There are many parallels between the lives of these athletes and a life of faith. In fact, the Apostle Paul used athletic imagery drawn from the Isthmian Games as he writes to the church in nearby Corinth. “Do you not know that in a race all the runners run, but only one gets the prize? Run in such a way as to get the prize. Everyone who competes in the games goes into strict training. They do it to get a crown that will not last, but we do it to get a crown that will last forever” 1 Corinthians 9:24-25. Paul advocates an approach to a life of faith that requires the discipline, sacrifice and focus of an elite athlete.
What does a disciplined life of faith look like? Two resources that have helped me are Richard Foster’s book Celebration of Discipline, and Dallas Willard’s book The Spirit of the Disciplines. Foster highlights inward disciplines: meditation, prayer, fasting and study; outward disciplines: simplicity, solitude, submission and service; and corporate disciplines: confession, worship, guidance and celebration. Willard describes training in the faith as disciplines of abstinence: solitude, silence, fasting, frugality, chastity, secrecy, sacrifice; and disciplines of engagement: study, worship, celebration, service, prayer, fellowship, confession, submission.

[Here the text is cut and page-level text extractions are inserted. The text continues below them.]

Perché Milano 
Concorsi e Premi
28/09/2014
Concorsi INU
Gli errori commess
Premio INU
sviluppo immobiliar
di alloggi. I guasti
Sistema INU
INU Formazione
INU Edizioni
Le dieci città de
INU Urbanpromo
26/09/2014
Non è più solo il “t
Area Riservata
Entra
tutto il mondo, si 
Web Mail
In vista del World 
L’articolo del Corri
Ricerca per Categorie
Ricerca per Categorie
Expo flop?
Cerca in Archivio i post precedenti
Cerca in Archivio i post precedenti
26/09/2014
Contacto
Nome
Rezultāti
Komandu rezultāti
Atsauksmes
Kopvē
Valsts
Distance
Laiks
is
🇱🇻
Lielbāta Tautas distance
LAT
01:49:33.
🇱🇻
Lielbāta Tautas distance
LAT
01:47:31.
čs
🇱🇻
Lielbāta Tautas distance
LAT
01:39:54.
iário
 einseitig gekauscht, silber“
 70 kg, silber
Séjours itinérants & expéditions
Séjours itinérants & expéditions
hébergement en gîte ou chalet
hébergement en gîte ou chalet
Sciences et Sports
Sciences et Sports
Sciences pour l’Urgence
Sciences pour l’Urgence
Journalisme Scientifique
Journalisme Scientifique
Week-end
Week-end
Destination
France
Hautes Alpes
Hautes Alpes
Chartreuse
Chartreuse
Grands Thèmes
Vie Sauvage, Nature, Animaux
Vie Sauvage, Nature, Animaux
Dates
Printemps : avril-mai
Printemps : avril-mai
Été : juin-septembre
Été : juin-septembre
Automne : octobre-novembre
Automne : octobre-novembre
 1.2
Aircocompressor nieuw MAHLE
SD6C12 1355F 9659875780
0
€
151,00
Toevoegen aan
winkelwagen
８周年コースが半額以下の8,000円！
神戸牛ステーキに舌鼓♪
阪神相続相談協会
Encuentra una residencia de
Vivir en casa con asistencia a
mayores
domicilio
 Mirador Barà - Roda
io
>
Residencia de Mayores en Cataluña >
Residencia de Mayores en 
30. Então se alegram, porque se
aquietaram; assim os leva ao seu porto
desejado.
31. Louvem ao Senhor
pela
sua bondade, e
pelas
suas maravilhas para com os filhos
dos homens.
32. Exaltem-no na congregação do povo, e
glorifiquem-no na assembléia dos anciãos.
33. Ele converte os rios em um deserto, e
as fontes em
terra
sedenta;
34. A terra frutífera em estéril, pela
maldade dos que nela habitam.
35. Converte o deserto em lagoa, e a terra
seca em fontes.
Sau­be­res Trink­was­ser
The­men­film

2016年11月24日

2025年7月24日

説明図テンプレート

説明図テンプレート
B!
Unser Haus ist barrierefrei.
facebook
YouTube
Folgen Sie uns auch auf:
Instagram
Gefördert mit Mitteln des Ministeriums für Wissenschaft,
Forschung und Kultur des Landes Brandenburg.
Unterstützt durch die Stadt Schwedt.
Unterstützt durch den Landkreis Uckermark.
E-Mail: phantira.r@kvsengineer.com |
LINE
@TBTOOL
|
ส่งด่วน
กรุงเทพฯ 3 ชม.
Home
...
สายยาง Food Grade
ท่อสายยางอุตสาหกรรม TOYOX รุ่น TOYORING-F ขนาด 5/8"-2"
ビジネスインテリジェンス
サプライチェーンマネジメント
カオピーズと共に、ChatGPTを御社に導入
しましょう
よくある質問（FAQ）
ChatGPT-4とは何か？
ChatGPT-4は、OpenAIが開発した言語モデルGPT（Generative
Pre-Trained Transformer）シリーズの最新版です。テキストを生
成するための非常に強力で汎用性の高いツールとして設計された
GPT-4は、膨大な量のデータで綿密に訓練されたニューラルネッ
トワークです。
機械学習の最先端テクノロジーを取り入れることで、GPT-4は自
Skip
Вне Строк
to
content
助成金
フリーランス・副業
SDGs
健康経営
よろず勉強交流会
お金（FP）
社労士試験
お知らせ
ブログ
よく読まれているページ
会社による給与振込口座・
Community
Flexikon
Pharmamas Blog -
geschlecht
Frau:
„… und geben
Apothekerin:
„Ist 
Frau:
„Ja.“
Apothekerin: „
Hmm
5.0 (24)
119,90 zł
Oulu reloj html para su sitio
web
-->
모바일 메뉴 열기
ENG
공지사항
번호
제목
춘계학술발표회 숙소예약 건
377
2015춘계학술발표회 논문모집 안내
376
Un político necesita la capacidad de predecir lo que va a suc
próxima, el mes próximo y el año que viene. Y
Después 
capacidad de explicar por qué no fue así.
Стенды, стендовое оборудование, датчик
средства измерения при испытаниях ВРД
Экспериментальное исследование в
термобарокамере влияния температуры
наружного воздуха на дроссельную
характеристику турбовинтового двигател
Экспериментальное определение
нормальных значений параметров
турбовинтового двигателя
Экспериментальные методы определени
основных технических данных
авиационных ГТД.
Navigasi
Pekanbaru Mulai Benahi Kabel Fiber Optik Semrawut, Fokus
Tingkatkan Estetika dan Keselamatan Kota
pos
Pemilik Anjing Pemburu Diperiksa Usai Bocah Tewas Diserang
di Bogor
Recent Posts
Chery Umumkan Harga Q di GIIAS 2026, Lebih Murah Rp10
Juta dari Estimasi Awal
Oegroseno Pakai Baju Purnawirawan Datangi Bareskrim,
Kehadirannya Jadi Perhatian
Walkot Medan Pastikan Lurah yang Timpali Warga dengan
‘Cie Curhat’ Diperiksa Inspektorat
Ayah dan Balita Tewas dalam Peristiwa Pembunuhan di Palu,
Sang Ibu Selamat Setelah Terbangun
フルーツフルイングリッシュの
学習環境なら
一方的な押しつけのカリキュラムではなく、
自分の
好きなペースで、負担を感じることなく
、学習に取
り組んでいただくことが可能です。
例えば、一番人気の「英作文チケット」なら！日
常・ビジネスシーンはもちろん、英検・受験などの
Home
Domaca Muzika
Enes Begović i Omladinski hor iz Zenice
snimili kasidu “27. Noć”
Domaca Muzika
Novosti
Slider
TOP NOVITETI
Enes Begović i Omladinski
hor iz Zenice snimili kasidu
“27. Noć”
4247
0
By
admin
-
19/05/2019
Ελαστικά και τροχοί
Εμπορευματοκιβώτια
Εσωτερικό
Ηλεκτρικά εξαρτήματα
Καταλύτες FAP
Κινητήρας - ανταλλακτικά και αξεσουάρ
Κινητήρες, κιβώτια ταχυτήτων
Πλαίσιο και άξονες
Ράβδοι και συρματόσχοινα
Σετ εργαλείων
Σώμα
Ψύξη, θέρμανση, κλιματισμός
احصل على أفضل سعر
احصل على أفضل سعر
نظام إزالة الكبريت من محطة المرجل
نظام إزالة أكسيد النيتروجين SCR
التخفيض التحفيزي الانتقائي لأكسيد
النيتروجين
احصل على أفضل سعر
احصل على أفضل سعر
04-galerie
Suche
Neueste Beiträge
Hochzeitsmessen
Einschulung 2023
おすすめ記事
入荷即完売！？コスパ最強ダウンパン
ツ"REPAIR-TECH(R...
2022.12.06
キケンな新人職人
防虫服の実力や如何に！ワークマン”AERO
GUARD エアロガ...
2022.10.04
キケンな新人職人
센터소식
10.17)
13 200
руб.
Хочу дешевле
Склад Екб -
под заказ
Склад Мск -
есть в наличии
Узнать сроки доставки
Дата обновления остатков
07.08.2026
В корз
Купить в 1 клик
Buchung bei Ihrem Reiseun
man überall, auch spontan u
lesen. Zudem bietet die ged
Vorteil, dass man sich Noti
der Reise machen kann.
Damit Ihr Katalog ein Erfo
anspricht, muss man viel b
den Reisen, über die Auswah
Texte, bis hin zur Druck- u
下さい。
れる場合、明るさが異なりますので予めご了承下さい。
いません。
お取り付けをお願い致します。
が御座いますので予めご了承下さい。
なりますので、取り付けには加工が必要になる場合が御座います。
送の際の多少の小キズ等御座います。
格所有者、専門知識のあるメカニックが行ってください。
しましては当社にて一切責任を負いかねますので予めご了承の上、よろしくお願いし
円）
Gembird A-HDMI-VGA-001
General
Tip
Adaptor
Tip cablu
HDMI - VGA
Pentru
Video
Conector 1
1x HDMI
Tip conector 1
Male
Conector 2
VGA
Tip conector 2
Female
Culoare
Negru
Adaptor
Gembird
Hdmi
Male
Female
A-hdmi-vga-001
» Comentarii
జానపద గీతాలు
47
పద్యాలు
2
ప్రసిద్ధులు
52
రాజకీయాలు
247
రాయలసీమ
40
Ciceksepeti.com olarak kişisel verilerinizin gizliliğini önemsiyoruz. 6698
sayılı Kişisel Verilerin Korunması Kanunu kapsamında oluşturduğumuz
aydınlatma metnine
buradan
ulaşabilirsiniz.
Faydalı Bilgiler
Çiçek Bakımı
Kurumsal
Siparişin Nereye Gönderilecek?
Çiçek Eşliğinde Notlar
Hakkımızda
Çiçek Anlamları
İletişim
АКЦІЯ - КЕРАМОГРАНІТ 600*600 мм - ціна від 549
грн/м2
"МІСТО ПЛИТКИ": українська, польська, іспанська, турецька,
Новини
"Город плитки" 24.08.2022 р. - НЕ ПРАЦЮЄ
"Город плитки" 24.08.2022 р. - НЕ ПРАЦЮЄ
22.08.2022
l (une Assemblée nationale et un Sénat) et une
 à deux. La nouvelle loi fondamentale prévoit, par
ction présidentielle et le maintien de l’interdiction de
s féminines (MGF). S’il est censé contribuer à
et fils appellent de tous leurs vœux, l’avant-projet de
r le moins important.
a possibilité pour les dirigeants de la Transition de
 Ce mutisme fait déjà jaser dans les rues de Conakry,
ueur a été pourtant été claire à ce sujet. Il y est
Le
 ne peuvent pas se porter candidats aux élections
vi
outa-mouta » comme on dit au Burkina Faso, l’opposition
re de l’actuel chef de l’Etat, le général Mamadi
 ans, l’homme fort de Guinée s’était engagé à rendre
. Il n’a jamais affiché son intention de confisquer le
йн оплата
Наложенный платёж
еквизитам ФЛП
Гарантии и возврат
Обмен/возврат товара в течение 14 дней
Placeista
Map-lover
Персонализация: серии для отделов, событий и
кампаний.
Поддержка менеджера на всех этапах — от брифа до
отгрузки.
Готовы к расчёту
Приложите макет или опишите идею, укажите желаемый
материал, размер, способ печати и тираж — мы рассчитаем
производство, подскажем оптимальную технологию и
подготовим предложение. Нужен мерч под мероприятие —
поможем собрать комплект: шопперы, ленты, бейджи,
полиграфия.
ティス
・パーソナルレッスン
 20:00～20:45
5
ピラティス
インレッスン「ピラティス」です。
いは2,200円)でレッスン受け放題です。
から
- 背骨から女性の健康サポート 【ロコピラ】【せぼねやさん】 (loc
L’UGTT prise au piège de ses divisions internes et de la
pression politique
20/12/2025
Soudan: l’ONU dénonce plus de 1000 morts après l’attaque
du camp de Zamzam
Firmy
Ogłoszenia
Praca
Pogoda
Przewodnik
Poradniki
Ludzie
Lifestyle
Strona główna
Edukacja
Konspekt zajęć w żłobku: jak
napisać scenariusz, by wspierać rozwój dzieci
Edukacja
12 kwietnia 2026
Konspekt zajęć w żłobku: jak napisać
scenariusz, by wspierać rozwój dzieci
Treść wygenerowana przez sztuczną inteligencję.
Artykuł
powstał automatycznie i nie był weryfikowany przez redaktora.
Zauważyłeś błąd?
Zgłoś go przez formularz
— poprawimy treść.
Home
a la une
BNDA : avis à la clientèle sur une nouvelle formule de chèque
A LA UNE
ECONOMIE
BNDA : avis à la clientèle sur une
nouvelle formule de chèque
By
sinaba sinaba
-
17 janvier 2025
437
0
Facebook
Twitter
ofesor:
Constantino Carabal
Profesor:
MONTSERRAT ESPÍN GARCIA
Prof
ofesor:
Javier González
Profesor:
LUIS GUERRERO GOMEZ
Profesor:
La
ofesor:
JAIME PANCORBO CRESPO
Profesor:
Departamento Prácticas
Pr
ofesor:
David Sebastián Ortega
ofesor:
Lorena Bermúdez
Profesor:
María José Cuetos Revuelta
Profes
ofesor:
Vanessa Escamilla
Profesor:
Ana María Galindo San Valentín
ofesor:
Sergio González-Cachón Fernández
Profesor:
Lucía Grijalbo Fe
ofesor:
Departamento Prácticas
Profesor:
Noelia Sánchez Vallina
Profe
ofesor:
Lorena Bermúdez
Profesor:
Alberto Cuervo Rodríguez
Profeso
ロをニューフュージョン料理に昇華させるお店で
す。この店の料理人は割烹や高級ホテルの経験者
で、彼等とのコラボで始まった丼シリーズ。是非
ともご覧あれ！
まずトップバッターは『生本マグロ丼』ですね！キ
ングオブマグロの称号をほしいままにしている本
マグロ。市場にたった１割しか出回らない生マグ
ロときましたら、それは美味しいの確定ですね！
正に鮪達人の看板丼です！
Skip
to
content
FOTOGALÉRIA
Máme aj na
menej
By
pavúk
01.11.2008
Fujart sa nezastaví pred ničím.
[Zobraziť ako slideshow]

Some of these disciplines have become a useful part of my daily and weekly routine. Others, I confess, are lacking and can use a lot more attention.
None of these disciplines, simply as a discipline by itself, makes someone ‘spiritual’ or ‘righteous’. Instead, they clear the way for the inflow and outflow of God’s grace. They pull us away from the clamor of a consumeristic society so we can hear the quiet voice of the Holy Spirit—a voice of conviction and encouragement. They draw us together with other believers, to live out the work of Jesus as a team, a body, receiving guidance and power from Jesus our head. They enable us to recognize and resist the pull of selfishness in order to open our hands, our calendars and wallets to the needs of others.
So, as you watch athletic events such as this, take note of the disciplined approach to life each competitor has made. Consider the kind of life you are living. What disciplines can you practice, enabling you to gain, not a gold medal, but a strong, lived out faith, leading to an eternal reward? So then you, like Paul, can say “I have fought the good fight, I have finished the race, I have kept the faith. Now there is in store for me the crown of righteousness, which the Lord, the righteous Judge, will award to me on that day—and not only to me, but also to all who have longed for his appearing” 2 Timothy 4:7-8.